Sur les conséquences
Au moment de la rupture de son contrat de travail Mme Y avait au moins deux ans d’ancienneté et la SA Cofidur employait habituellement au moins onze salariés.
En application de l’article L.1235-3 du code du travail Mme Y peut prétendre à une indemnité pour licenciement sans cause réelle et sérieuse qui ne peut pas être inférieure au montant des salaires bruts qu’elle a perçus pendant les six derniers mois précédent son licenciement.
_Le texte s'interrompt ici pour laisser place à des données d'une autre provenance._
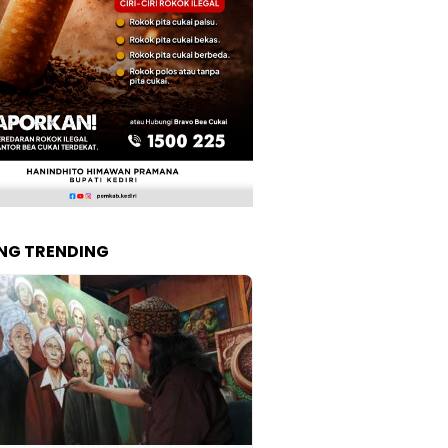
NG TRENDING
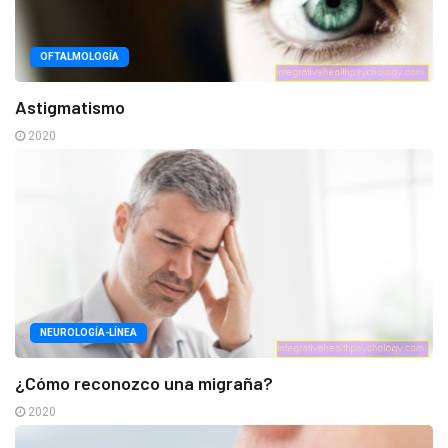
OFTALMOLOGÍA
Astigmatismo
2020
NEUROLOGÍA-LÍNEA
¿Cómo reconozco una migraña?
2020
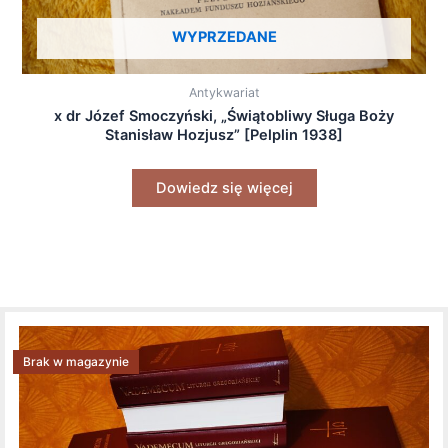
WYPRZEDANE
Antykwariat
x dr Józef Smoczyński, „Świątobliwy Sługa Boży
Stanisław Hozjusz” [Pelplin 1938]
Dowiedz się więcej
Brak w magazynie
Au-delà de cette indemnisation minimale Mme Y justifie d’un préjudice supplémentaire en ce qu’elle n’a pas retrouvé d’emploi stable malgré les démarches entreprises (validation des acquis de l’expérience, concours d’adjoint en gestion administrative, candidature sur divers postes).
Compte tenu de son ancienneté dans l’entreprise à la date de la rupture du contrat de travail (22 ans et 8 mois) de son âge (51 ans) du montant de sa rémunération brute mensuelle (2 565 €) et des pièces attestant de sa situation d’allocataires de prestations d’aide au retour à l’emploi, il convient de lui allouer la somme de 60 000 € de dommages-intérêts pour perte injustifiée de l’emploi.
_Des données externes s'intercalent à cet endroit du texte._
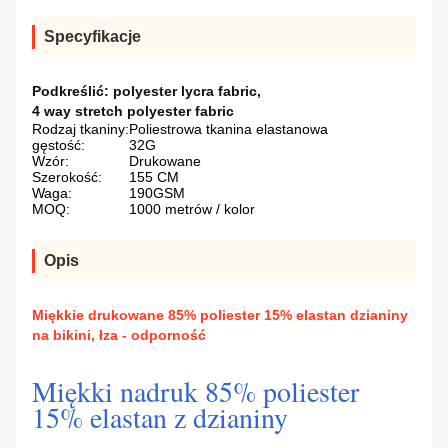
Specyfikacje
Podkreślić:
polyester lycra fabric
,
4 way stretch polyester fabric
Rodzaj tkaniny:
Poliestrowa tkanina elastanowa
gęstość:
32G
Wzór:
Drukowane
Szerokość:
155 CM
Waga:
190GSM
MOQ:
1000 metrów / kolor
Opis
Miękkie drukowane 85% poliester 15% elastan dzianiny
na bikini, łza - odporność
Miękki nadruk 85% poliester
15% elastan z dzianiny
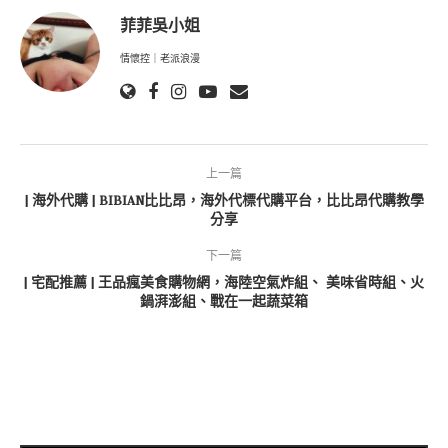
菲菲吳小姐
情懷控｜老派浪漫
上一篇
| 海外代購 | BIBIAN比比昂，海外代標代購平台，比比昂代購教學
分享
下一篇
| 宅配推薦 | 王品瘋美食購物網，海陸空氣炸組、 美味省時組、火
鍋湃澎組、戰在一起蔬菜箱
Il résulte de l’article L. 1235-4 du code du travail que lorsque le licenciement illégitime est indemnisé en application de l’article L.1235-3, le juge ordonne d’office le remboursement par l’employeur fautif de tout ou partie des indemnités de chômage payées au salarié par les organismes concernés du jour du licenciement au jour du jugement prononcé, dans la limite de six mois d’indemnités de chômage.
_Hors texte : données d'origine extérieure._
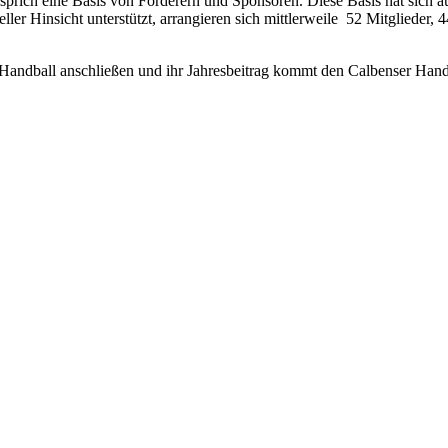
 sprich eine Basis von Förderern und Sponsoren. Diese Basis hat sich a
zieller Hinsicht unterstützt, arrangieren sich mittlerwei­le 52 Mitglie
Handball anschließen und ihr Jahresbeitrag kommt den Calbenser Handba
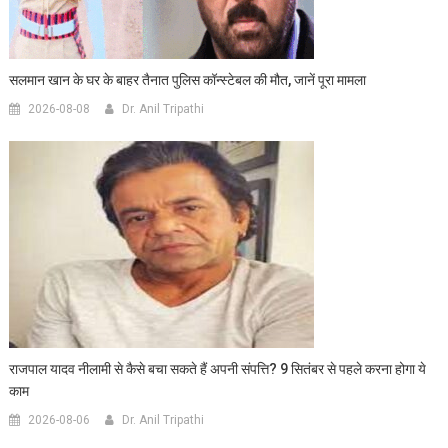
सलमान खान के घर के बाहर तैनात पुलिस कॉन्स्टेबल की मौत, जानें पूरा मामला
2026-08-08
Dr. Anil Tripathi
राजपाल यादव नीलामी से कैसे बचा सकते हैं अपनी संपत्ति? 9 सितंबर से पहले करना होगा ये
काम
2026-08-06
Dr. Anil Tripathi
Il convient donc d’ordonner le remboursement des indemnités de chômage à Pôle emploi dans la limite de six mois.
PAR CES MOTIFS
La cour,
Infirme en toutes ses dispositions le jugement rendu par la section encadrement du conseil de prud’hommes de Montpellier le 28 novembre 2011 ;
Statuant à nouveau :
Dit le licenciement pour motif économique de Mme A Y dépourvu de cause réelle et sérieuse ;
Condamne la SA Cofidur Electronique, prise en la personne de son représentant légal en exercice, à payer à Mme A Y la somme de 60 000 € de dommages-intérêts pour perte injustifiée de l’emploi ;
Condamne la SA Cofidur Electronique, prise en la personne de son représentant légal en exercice, à rembourser à Pôle emploi les indemnités de chômage versées à la salariée dans la limite de six mois ;
Condamne la SA Cofidur Electronique, prise en la personne de son représentant légal en exercice, aux entiers dépens de la procédure de première instance et d’appel ;
Condamne la SA Cofidur Electronique, prise en la personne de son représentant légal en exercice, à payer à Mme A Y la somme de 1 500 € sur le fondement de l’article 700 du code de procédure civile.